WORK INSTRUCTIONS:
**a)** Copy the passage from the patent text on aircraft tyre and brake wear, starting with "Other factors which" and going on through "the first components.".
**b)** Write the next part of the patent text on predicting aircraft tyre wear, picking up right after its last sentence.

SELECTED EXCERPT:
=-=-=

Data input into a software programme according to the invention to predict wear life of aircraft tyres may include brake wear pin fitting date; date of commencement of monitoring of the components; number of aircraft landings at the commencement date of monitoring; the date when the brake or wheel was last changed; brake wear indicator pin dimensions.

Other factors which may be introduced into the system of the invention, when related to brakes and tyres, include brake hydraulic pressures; anti-skid control systems features; runway types; weather: temperatures etc.

The system of the invention can learn from updated tyre wear rates in making its component wear predictions.

Claims

1. A method of managing spares for a fleet having first components, where each of the first components have a wear rate, said method including the steps of:

measuring a wear rate of second components, where the wear rate of said second components is related to the wear rate of the first components;

using the measured wear rate of the second components to determine the predicted life of the first components; and

determining the number of spares of the first components based upon the predicted life of the first components.

2. The method according to claim 1 in which the first components comprises aircraft tyres and the second components comprises aircraft brakes operable to brake wheels upon which the tyres are mounted.

=-=-=

DATA FOR REVIEW:
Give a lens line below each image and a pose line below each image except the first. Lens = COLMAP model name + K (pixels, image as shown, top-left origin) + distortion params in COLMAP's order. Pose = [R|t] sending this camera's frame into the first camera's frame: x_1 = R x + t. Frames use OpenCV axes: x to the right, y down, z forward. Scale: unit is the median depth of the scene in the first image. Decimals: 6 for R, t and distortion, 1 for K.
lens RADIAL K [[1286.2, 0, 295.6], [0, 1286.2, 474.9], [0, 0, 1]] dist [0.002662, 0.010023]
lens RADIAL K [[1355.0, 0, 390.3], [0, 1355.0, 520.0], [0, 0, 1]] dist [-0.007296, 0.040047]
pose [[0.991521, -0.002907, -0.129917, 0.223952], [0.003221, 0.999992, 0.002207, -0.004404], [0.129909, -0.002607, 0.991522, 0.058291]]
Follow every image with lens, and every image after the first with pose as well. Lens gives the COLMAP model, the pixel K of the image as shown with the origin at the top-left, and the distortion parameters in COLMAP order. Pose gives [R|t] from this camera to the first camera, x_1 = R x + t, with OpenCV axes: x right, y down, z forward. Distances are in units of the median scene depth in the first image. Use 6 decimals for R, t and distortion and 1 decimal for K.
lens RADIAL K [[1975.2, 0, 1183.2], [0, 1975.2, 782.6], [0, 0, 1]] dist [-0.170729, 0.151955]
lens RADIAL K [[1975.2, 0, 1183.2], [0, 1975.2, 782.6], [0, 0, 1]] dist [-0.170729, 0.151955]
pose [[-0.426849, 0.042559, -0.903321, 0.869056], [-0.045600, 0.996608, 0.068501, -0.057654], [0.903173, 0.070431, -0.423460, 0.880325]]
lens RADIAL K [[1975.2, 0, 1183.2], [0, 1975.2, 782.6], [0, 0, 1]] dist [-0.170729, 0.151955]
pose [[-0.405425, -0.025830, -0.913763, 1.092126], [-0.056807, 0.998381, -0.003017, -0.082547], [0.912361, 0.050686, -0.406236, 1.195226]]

=-=-=

RESPONSES:
**a)**
Other factors which may be introduced into the system of the invention, when related to brakes and tyres, include brake hydraulic pressures; anti-skid control systems features; runway types; weather: temperatures etc.

The system of the invention can learn from updated tyre wear rates in making its component wear predictions.

Claims

1. A method of managing spares for a fleet having first components, where each of the first components have a wear rate, said method including the steps of:

measuring a wear rate of second components, where the wear rate of said second components is related to the wear rate of the first components;

using the measured wear rate of the second components to determine the predicted life of the first components; and

determining the number of spares of the first components based upon the predicted life of the first components.

**b)**
3. The method according to claim 2 in which the step of measuring the wear rate of the second components includes taking periodic measurements of the length of a wear pin for the brakes.

4. The method according to claim 1, when applied to managing fleet spares at more than one location, including the step of determining the number of spares to be provided at each location, based upon the locations of equipment utilising the first components.

5. The method according to claim 1, including the step of comparing predicted lives of components to determine any wear rate imbalance therebetween.

6. The method according to claim 5, when applied to an aircraft braking system, in which a wear rate imbalance detected between components is used to identify one of a malfunctioning brake and a wheel anti-skid unit.

7. The method according to claim 1 including the step of providing a historical record of maintenance carried out on components.

8. The method according to claim 2, using data selected from:

brake wear pin fitting date;

date of commencement of component monitoring;

number of aircraft landings at the date of commencement of component monitoring;

date when brake or wheel last changed;

runway type;

weather conditions.

9. The method according to claim 2, in which the predicted life of the tyre (PTL) is determined according to the relationship:

PTL=((A/B)×(C−D))+D

where

A =Fleet average brake wear rate, measured in inches/landing;

B =Brake wear rate for subject wheel, measured in inches/landing;

C =Fleet average tyre life, measured in numbers of landings;

D =Minimum tyre life, measured in numbers of landings.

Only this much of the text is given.